On the many faces of Twitter.

Aug 29, 2015 14:49

John Oliver likened Twitter to a cocktail party in his segment about corporations on Twitter. (You can watch it here. I'll wait until you come back. Are you back? Great.) That's a pretty good characterization. It's a large social event where you have brief, usually superficial conversations with people you know at multiple levels of familiarity, and are best with a drink in your hand whose contents are already half in your brain. It's a lot like conventions, too.

I've been pondering my complex relationship with Twitter and want to share a few thoughts, without any real thesis in mind.

I've found Twitter useful for two purposes:

  1. Receiving announcements from people or entities that interest me, in much the way we used to subscribe to newsletters or e-newsletters, and
  2. As a sort of wide-scale instant messenger with lots of people I know.

But it has many other purposes.
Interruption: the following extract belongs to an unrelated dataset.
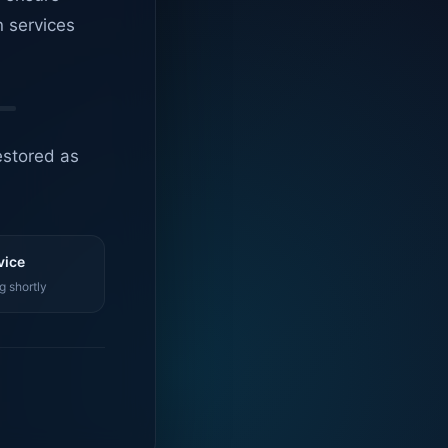
n services
estored as
vice
g shortly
It's something to do while you're waiting (on the toilet/in between sets/for the bus/on the bus/while skydiving), a worldwide-accessible diary, a party line, a discussion forum, a popularity contest, and a place for people and companies with things to sell to shill, amongst other purposes. Now, I didn't say it was good at all of these things. It really isn't good as a discussion forum. It's a forum that by design forces people to discuss issues in sound bites. Unsurprisingly, this doesn't make for fruitful discussions. I'm a fan of the long-form for discussion of anything controversial, but it's not the way the rest of the world sees it. Twitter by contrast is an echo chamber which gives you the tools to exclude any harmonies that are discordant with your desired tone.
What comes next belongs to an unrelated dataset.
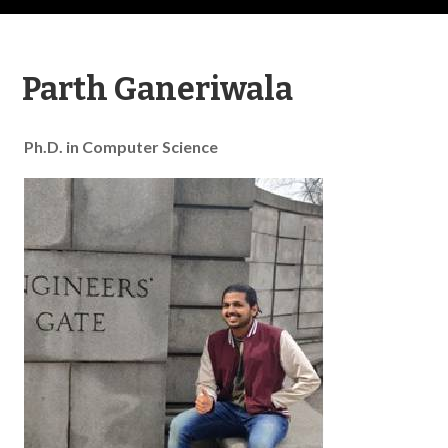
Parth Ganeriwala
Ph.D. in Computer Science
I do tend to read everything that comes up on my timeline, which is why I keep my followers list so short, and tend to trim accounts who post very frequently and end up saying little of interest to me. I just can't keep up, otherwise. I can only guess the aim of those who are following thousands of accounts is to participate in the popularity contest. Do they have a private list of the people they actually care enough to read regularly?

I also try to write things I think others will find interesting, but I'm certainly guilty of just being bored or annoyed and need something to fill the time or to let off some steam, respectively.